[Opening Source material section]

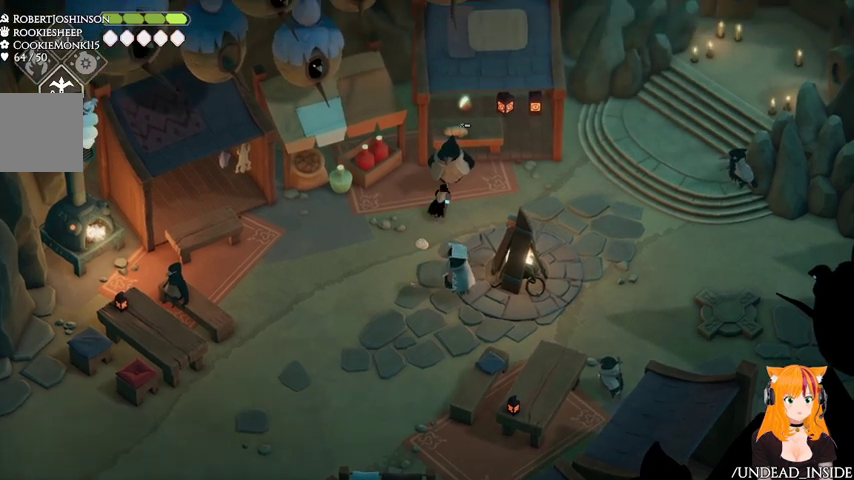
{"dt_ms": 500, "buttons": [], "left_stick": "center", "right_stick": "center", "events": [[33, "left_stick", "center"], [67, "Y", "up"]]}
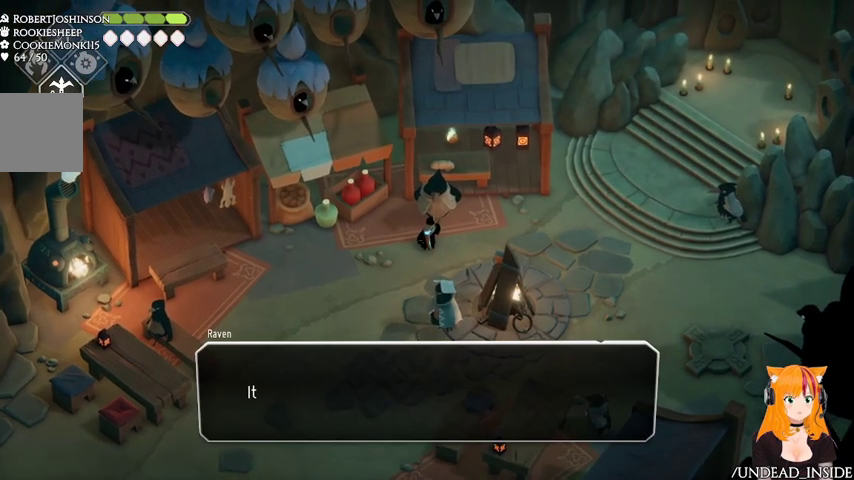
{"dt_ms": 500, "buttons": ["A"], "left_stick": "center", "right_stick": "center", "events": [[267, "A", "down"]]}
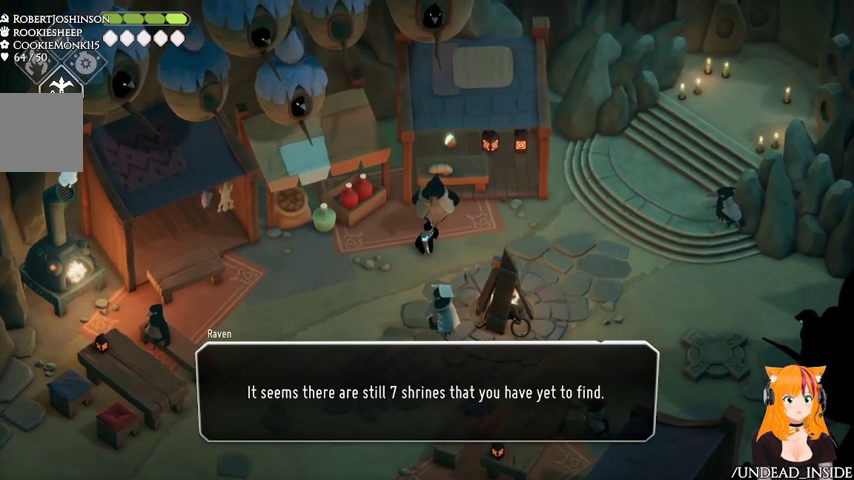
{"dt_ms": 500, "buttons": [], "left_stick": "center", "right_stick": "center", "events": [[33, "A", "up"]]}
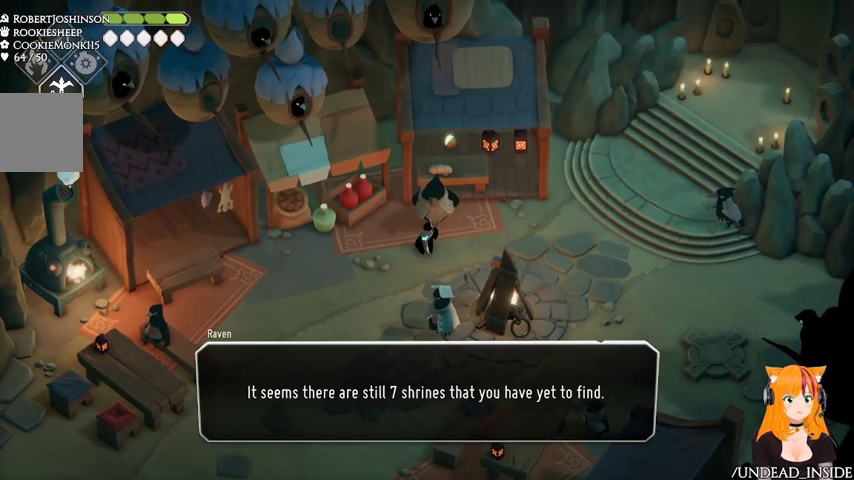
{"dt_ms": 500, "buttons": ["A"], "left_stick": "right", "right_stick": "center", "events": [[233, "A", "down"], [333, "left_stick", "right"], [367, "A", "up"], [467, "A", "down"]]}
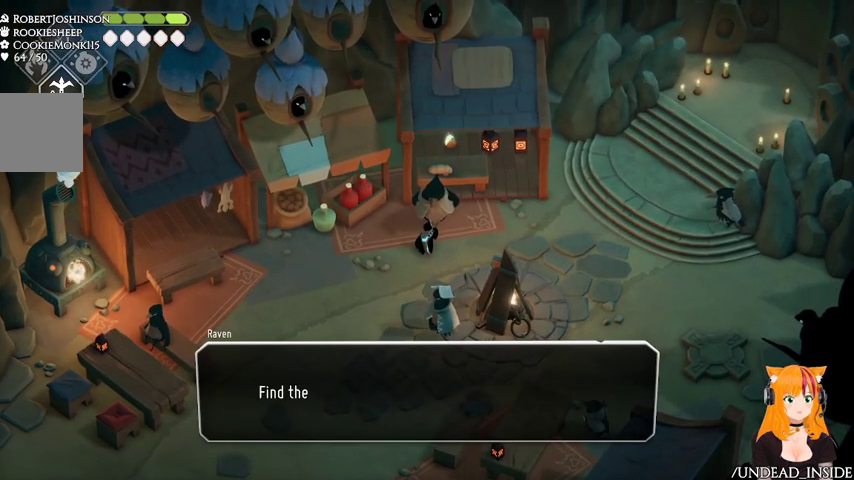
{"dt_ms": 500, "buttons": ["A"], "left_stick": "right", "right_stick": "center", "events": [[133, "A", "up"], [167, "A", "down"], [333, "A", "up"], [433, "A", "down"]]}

[Closing Source material section]

[Exercise directions] Copy the listing exactly. Any image in it stays out of the copy.

[Response area]
{"dt_ms": 500, "buttons": [], "left_stick": "center", "right_stick": "center", "events": [[33, "left_stick", "center"], [67, "Y", "up"]]}
{"dt_ms": 500, "buttons": ["A"], "left_stick": "center", "right_stick": "center", "events": [[267, "A", "down"]]}
{"dt_ms": 500, "buttons": [], "left_stick": "center", "right_stick": "center", "events": [[33, "A", "up"]]}
{"dt_ms": 500, "buttons": ["A"], "left_stick": "right", "right_stick": "center", "events": [[233, "A", "down"], [333, "left_stick", "right"], [367, "A", "up"], [467, "A", "down"]]}
{"dt_ms": 500, "buttons": ["A"], "left_stick": "right", "right_stick": "center", "events": [[133, "A", "up"], [167, "A", "down"], [333, "A", "up"], [433, "A", "down"]]}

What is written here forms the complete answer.